### Zu beantwortende Fragen
[a] Was sagt der Textauszug zur Verfahrenskostenhilfe zu diesen Punkten?
(i) Welches Amtsgericht und welches Aktenzeichen nennt der Verfahrensgang?
(ii) Welche Vorschrift des FamFG führt die Normenkette auf?
(iii) Von welchem Datum ist der Beschluss, den der Tenor aufhebt?
[b] Setzen Sie den Textauszug zur Verfahrenskostenhilfe nach seinem letzten Satz fort.

### Seitenauszug
┏━━
Leitsatz (amtlich)
1. Hat das Gericht die Bewilligung der Verfahrenskostenhilfe nach § 124 Abs. 1 Nr. 2 Alt. 2 ZPO aufgehoben, kann die erforderliche Erklärung im Beschwerdeverfahren nachgeholt werden.
2. Ist dies geschehen, besteht für die Aufhebung der Verfahrenskostenhilfebewilligung kein Raum mehr. Die Entscheidung, ob eine wesentliche Änderung der wirtschaftlichen Verhältnisse iSd § 120a Abs. 1 S. 1 ZPO vorliegt, ist dann nach Zurückverweisung durch das Ausgangsgericht zu treffen.
Normenkette
FamFG § 76 Abs. 1; ZPO § 120a Abs. 1 S. 3, § 124 Abs. 1 Nr. 2 Alt. 2
Verfahrensgang
AG Recklinghausen (Aktenzeichen 45 F 125/21) |
Tenor
Auf die sofortige Beschwerde des Antragsgegners wird der Beschluss des Amtsgerichts - Familiengericht - Recklinghausen vom 28.12.2022 (Az. 45 F 125/21) aufgehoben.
┗━━
### Datenauszug
┏━━
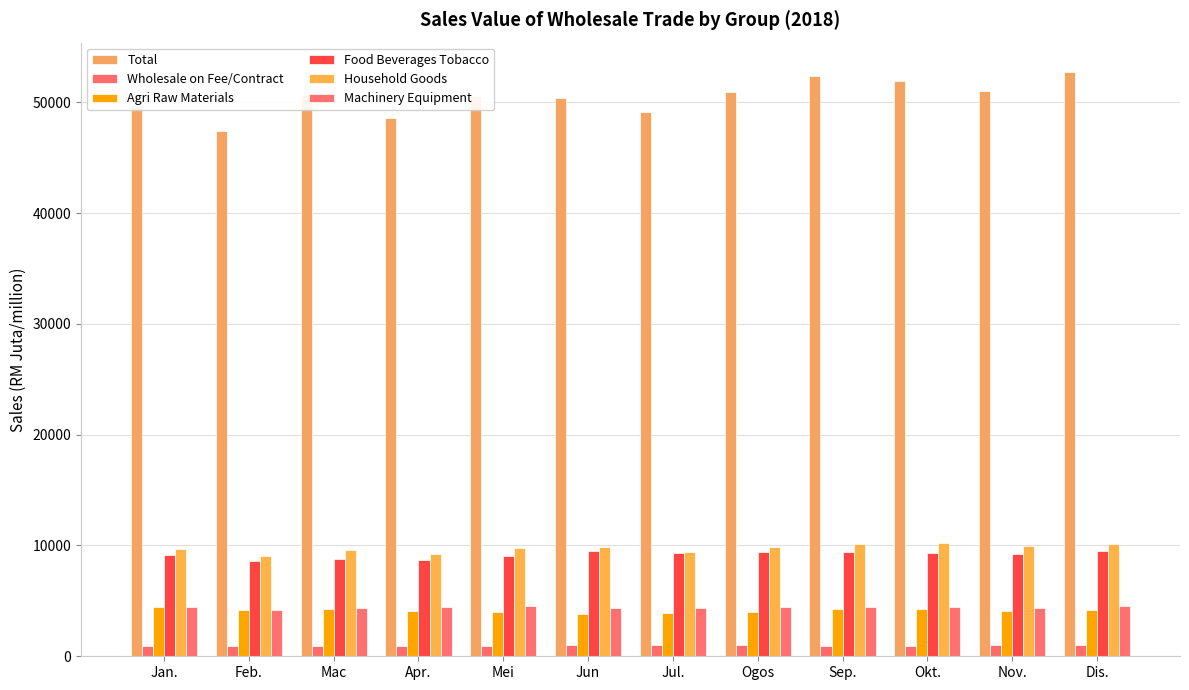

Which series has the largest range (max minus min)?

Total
┗━━
### Antworten je Aufgabe
[a]
(i) AG Recklinghausen, Aktenzeichen 45 F 125/21
(ii) § 76 Abs. 1
(iii) 28.12.2022

[b]
Gründe
I. Mit am 09.09.2021 erlassenem Beschluss wurde dem Antragsgegner in dem Verfahren 45 F 125/21 AG Recklinghausen ratenfreie Verfahrenskostenhilfe unter Beiordnung von Rechtsanwalt A in B bewilligt. Mit förmlich zugestelltem Anschreiben vom 21.11.2022 wurde der beigeordnete Verfahrensbevollmächtigte des Antragsgegners über die Einleitung des Nachprüfungsverfahrens in Kenntnis gesetzt und unter Fristsetzung aufgefordert, auf dem anliegenden Vordruck eine aktuelle Verfahrenskostenhilfeerklärung mit entsprechenden Belegen einzureichen. Nach fruchtlosem Fristablauf hob das Amtsgericht - Familiengericht - Recklinghausen die durch Beschluss vom 09.09.2021 bewilligte Verfahrenskostenhilfe gem. § 76 Abs. 1 FamFG, 124 Abs. 1 Nr. 2 und 120a Abs. 1 und 4 ZPO mit Beschluss vom 28.12.2022 auf. Hiergegen hat der Antragsgegner durch seinen Verfahrensbevollmächtigten am 13.01.2023 sofortige Beschwerde eingelegt, der eine aktuelle VKH-Erklärung sowie eine Kopie des aktuellen Bewilligungsbescheides von Leistungen zur Sicherung des Lebensunterhalts vom 20.12.2022 beigefügt war. Zur Begründung macht der Antragsgegner geltend, er beziehe weiterhin Leistungen durch das Jobcenter B, seine finanziellen Verhältnisse hätten sich insofern nicht gravierend verändert.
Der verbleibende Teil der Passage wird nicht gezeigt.